Most recently, the two have been reunited to work on the world premiere musical stage adaptation of Chazz Palminteri's "A Bronx Tale." Set against the backdrop of racial divide and organized crime in the 1960s, the largely autobiographical story follows the journey of an Italian-American teenager and the difficult choices he must make concerning love, family and community. The production is co-directed by Oscar winner Robert De Niro, who helmed the film adaptation, and Tony winner Jerry Zaks, who directed the one-man play on Broadway.
Menken began discussing the idea of A Bronx Tale musical with Palminteri almost a decade ago. When they invited Slater to join the creative team, the two had already begun working on the music and the development of the show.
"They felt like they had found a style that worked for the piece and made it feel authentic to the period," explains Slater. "Then they brought me in…I work as the liaison between the book writer and the composer. What I do is turn Chazz's dialogue into bite-sized concepts; then Alan takes my bite-sized concepts and turns them into music."

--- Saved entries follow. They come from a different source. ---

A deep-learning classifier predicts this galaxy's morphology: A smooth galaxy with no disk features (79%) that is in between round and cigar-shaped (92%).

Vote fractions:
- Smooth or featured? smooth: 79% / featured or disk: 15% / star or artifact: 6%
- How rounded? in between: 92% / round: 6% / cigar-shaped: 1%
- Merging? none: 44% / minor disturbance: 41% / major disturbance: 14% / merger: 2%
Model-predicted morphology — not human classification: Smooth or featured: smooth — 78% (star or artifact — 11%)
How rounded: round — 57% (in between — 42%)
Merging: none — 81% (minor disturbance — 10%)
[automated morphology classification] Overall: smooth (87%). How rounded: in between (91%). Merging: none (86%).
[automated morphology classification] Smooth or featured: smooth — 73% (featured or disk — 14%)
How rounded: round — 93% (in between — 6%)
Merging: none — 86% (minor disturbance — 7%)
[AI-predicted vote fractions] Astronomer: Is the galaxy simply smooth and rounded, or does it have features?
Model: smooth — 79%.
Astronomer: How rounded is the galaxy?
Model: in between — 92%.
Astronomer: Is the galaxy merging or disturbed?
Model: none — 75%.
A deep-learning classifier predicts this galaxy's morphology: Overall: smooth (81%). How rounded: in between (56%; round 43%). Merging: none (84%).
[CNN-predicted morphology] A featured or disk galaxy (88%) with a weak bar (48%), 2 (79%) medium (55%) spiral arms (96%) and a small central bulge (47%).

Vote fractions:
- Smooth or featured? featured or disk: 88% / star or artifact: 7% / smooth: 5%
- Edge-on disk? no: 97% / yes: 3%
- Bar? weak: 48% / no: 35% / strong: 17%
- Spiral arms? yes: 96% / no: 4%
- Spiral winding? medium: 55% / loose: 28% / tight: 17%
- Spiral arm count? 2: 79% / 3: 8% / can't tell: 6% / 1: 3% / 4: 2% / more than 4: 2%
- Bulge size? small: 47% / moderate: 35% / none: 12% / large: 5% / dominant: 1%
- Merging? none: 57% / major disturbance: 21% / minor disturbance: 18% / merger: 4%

Being the middleman in a trio of creative minds isn't always smooth sailing, and, tellingly, Slater likens it to going into battle. "When you start writing a musical it's like going to war," he says. "You know there are going to be casualties along the way and you know that it's going to be a long, hard struggle."
"But you've got your platoon mates with you," he continues. "You've got your squad and you've got to make sure that you've got each other's backs and you're holding it together," he says. "You also know that at some point, one guy's going to blow up at the other two. Everybody has a breaking point, but you know that you're on each other's sides. Every blow up is just a way to get it to the next step."

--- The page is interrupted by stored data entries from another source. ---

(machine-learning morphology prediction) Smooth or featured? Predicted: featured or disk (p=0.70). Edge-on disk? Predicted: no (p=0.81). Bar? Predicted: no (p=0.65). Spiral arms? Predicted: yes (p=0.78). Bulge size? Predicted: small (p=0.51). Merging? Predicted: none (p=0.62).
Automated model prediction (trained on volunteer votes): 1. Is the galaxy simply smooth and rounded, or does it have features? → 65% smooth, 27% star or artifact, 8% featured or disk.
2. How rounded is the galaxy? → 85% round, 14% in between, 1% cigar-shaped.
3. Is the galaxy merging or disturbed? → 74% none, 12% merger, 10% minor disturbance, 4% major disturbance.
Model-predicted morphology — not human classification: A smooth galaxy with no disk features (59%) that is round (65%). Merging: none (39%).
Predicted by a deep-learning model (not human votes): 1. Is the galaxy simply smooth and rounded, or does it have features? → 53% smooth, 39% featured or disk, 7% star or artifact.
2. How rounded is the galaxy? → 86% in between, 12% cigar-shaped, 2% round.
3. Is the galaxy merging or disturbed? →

"We usually work in the room all three of us, so that Chazz is always in the loop," he continues. "He can say to us: 'We wouldn't be listening to that in the Bronx. That's something you'd hear in Brooklyn.'" Slater says that spending time with Palminteri, whose life provides the basis for the musical, has played an integral part in helping him access the heart of A Bronx Tale. Slater recounts how he, Menken and Palminteri would go out to dinner in Italian restaurants and watch the writer "hold court" amongst the other locals. "You get a sense of the world and a sense of Chazz's routes," he says, "which is so key to the whole piece."
The new musical, which began previews Feb. 4 at New Jersey's Paper Mill Playhouse, will officially open Feb. 14 — marking yet another successful collaboration between Slater and Menken. Still, Slater says the crux of their relationship has been maintaining opposite approaches.
"We fight each other — not in a 'fight' way, but in a way in which the struggle is to get both sides through to get something that embodies the best of both," says Slater. "It's a wonderful thing to have…Our voices compliment each other really well."